== Data supplied ==

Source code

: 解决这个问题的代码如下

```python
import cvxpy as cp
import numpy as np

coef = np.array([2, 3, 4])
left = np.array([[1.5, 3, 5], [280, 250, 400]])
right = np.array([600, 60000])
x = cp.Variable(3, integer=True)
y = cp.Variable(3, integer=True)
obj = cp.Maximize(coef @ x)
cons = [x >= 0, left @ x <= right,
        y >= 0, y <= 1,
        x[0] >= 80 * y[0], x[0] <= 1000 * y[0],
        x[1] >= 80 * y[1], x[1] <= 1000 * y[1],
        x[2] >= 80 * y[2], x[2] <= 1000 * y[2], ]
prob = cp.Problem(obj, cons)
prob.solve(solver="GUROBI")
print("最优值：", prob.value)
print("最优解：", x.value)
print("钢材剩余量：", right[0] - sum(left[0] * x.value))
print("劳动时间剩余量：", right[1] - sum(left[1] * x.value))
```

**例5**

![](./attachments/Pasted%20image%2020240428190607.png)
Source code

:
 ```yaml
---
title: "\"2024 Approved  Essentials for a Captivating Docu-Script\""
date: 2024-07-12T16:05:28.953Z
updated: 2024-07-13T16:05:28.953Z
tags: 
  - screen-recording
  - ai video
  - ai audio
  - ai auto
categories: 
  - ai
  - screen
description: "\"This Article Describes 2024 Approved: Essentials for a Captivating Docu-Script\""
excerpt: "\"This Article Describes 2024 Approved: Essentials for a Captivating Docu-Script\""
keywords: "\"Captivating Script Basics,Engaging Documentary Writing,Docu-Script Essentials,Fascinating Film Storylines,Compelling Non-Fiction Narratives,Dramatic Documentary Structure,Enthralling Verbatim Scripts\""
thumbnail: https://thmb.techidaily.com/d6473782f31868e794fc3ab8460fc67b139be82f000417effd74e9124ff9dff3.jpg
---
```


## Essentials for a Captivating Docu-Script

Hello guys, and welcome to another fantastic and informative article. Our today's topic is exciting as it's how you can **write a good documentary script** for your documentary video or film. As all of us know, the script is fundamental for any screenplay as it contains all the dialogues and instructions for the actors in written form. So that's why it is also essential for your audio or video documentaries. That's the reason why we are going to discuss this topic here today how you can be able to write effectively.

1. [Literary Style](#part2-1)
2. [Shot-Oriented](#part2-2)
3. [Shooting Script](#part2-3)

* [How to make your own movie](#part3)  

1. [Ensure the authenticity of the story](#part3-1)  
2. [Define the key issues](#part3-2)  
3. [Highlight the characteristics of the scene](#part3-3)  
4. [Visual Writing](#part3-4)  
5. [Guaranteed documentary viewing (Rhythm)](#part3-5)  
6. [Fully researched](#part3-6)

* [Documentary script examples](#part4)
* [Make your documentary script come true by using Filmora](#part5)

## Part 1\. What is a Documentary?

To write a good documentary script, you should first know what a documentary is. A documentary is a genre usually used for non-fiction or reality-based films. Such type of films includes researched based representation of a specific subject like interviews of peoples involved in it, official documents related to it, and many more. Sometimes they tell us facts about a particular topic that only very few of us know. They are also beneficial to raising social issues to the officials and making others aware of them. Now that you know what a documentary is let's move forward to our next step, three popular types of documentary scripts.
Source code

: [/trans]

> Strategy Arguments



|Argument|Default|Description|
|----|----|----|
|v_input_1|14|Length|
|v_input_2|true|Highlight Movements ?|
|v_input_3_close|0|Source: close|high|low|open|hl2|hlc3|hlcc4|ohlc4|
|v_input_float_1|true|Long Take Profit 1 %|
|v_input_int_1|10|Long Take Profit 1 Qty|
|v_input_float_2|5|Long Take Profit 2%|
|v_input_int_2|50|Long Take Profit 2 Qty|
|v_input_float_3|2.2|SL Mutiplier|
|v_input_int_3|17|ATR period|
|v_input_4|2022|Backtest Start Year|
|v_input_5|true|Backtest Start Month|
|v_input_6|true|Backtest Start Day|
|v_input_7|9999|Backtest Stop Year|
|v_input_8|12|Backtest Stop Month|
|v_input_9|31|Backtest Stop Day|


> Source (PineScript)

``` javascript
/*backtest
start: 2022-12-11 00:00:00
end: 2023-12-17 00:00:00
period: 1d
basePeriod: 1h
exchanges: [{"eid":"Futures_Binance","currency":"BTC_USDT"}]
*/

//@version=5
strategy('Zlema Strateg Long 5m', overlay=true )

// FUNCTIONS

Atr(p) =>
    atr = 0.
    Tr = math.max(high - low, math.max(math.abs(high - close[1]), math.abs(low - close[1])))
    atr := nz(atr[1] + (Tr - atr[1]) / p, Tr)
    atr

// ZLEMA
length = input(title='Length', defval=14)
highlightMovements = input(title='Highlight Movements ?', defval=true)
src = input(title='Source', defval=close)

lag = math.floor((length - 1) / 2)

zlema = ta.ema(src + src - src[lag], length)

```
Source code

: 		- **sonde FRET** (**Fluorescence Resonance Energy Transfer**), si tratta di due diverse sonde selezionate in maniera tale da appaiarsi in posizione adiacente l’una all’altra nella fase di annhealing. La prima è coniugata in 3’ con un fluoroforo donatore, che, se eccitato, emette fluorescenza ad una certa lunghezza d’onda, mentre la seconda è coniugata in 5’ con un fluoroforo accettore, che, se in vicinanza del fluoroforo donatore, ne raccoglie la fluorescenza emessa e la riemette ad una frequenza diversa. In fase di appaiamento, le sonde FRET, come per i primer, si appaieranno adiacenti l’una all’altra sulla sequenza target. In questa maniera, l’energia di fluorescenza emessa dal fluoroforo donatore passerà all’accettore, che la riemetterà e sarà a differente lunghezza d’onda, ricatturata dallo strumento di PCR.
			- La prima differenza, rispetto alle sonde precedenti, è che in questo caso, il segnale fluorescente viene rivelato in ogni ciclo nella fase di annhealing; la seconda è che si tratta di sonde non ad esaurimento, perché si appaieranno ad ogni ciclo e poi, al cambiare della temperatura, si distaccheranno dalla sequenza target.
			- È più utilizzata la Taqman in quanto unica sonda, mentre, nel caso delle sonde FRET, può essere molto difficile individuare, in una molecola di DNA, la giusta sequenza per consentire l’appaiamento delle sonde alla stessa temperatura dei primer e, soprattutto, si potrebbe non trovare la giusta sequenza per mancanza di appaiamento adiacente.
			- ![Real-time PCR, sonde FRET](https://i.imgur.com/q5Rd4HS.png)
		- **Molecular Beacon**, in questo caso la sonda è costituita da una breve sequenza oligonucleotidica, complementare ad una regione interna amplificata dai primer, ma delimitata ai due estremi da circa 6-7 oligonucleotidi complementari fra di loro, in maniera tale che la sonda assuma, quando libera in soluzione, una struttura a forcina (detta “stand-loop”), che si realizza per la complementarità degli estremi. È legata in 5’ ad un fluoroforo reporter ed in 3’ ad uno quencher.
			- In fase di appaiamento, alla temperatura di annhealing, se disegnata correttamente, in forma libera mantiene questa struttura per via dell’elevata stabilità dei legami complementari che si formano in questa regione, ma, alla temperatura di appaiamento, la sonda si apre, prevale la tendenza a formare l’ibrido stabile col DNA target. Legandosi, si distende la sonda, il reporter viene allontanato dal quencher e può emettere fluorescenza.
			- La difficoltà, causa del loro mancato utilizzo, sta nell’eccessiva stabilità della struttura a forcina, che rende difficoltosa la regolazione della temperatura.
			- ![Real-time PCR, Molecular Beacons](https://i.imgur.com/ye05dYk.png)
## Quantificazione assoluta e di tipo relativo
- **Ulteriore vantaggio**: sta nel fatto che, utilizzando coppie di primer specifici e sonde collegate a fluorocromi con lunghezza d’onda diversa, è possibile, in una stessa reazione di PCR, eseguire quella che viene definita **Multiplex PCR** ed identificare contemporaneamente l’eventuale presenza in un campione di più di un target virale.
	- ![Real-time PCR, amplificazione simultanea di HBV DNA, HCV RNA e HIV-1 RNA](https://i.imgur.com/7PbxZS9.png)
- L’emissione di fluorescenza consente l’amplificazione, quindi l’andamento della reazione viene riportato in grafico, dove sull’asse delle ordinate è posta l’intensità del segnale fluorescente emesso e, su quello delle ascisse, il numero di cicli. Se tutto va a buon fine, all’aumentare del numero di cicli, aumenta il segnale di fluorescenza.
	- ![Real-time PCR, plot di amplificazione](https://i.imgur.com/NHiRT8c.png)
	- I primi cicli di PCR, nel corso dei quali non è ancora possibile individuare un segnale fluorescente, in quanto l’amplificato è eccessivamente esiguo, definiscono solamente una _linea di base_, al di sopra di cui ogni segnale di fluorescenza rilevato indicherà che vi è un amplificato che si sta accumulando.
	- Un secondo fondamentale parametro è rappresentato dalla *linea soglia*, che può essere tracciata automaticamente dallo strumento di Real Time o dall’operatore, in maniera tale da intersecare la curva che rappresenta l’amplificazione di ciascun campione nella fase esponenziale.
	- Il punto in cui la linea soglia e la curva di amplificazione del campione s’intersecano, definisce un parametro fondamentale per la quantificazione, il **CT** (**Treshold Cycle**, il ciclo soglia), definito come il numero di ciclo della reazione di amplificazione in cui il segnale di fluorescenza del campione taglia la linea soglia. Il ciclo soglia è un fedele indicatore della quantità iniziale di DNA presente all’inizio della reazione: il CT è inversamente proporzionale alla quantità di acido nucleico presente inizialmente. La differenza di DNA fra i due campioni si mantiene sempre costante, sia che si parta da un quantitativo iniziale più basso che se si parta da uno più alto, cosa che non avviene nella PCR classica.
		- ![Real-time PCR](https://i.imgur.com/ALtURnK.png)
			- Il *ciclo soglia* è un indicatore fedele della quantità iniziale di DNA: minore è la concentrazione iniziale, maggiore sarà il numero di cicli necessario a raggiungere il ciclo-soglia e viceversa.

===

— Task to carry out —
Check each line of the data above for the word "math" and copy the ones where it is found.

— Output for this task —
    Tr = math.max(high - low, math.max(math.abs(high - close[1]), math.abs(low - close[1])))
lag = math.floor((length - 1) / 2)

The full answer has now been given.